[[ EXERCISE DATA, beginning ]]
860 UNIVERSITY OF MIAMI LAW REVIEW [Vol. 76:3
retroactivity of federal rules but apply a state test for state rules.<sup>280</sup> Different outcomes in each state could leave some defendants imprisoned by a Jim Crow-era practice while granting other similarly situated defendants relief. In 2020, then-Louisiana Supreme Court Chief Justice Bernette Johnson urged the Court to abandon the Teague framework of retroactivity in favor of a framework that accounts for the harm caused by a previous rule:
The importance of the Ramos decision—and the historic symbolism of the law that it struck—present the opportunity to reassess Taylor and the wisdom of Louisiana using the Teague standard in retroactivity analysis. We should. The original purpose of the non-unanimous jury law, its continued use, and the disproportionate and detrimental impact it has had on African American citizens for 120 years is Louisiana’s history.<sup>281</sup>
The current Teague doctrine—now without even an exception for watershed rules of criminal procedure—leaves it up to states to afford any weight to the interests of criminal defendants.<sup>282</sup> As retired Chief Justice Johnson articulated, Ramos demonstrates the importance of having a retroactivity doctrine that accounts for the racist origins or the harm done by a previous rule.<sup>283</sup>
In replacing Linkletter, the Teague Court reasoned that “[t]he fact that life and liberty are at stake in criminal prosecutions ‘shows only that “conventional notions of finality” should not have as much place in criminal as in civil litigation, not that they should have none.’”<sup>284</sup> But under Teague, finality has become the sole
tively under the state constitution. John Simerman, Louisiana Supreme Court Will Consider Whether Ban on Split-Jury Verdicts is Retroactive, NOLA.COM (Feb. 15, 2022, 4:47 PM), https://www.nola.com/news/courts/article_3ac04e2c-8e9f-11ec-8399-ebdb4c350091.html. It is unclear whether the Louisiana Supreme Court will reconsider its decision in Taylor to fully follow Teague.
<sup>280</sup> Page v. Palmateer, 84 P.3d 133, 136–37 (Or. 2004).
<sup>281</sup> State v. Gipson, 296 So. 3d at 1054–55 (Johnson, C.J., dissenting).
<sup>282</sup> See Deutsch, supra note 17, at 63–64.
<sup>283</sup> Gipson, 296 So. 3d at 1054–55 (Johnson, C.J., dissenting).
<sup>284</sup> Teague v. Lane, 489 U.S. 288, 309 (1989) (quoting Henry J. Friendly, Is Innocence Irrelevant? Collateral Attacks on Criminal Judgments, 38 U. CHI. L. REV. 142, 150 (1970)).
[[ EXERCISE DATA, end ]]
◆ PROBLEM REQUIREMENTS:
Return the complete material exactly as it appears.

◆ RESPONSE FOR THIS EXERCISE:
860 UNIVERSITY OF MIAMI LAW REVIEW [Vol. 76:3
retroactivity of federal rules but apply a state test for state rules.<sup>280</sup> Different outcomes in each state could leave some defendants imprisoned by a Jim Crow-era practice while granting other similarly situated defendants relief. In 2020, then-Louisiana Supreme Court Chief Justice Bernette Johnson urged the Court to abandon the Teague framework of retroactivity in favor of a framework that accounts for the harm caused by a previous rule:
The importance of the Ramos decision—and the historic symbolism of the law that it struck—present the opportunity to reassess Taylor and the wisdom of Louisiana using the Teague standard in retroactivity analysis. We should. The original purpose of the non-unanimous jury law, its continued use, and the disproportionate and detrimental impact it has had on African American citizens for 120 years is Louisiana’s history.<sup>281</sup>
The current Teague doctrine—now without even an exception for watershed rules of criminal procedure—leaves it up to states to afford any weight to the interests of criminal defendants.<sup>282</sup> As retired Chief Justice Johnson articulated, Ramos demonstrates the importance of having a retroactivity doctrine that accounts for the racist origins or the harm done by a previous rule.<sup>283</sup>
In replacing Linkletter, the Teague Court reasoned that “[t]he fact that life and liberty are at stake in criminal prosecutions ‘shows only that “conventional notions of finality” should not have as much place in criminal as in civil litigation, not that they should have none.’”<sup>284</sup> But under Teague, finality has become the sole
tively under the state constitution. John Simerman, Louisiana Supreme Court Will Consider Whether Ban on Split-Jury Verdicts is Retroactive, NOLA.COM (Feb. 15, 2022, 4:47 PM), https://www.nola.com/news/courts/article_3ac04e2c-8e9f-11ec-8399-ebdb4c350091.html. It is unclear whether the Louisiana Supreme Court will reconsider its decision in Taylor to fully follow Teague.
<sup>280</sup> Page v. Palmateer, 84 P.3d 133, 136–37 (Or. 2004).
<sup>281</sup> State v. Gipson, 296 So. 3d at 1054–55 (Johnson, C.J., dissenting).
<sup>282</sup> See Deutsch, supra note 17, at 63–64.
<sup>283</sup> Gipson, 296 So. 3d at 1054–55 (Johnson, C.J., dissenting).
<sup>284</sup> Teague v. Lane, 489 U.S. 288, 309 (1989) (quoting Henry J. Friendly, Is Innocence Irrelevant? Collateral Attacks on Criminal Judgments, 38 U. CHI. L. REV. 142, 150 (1970)).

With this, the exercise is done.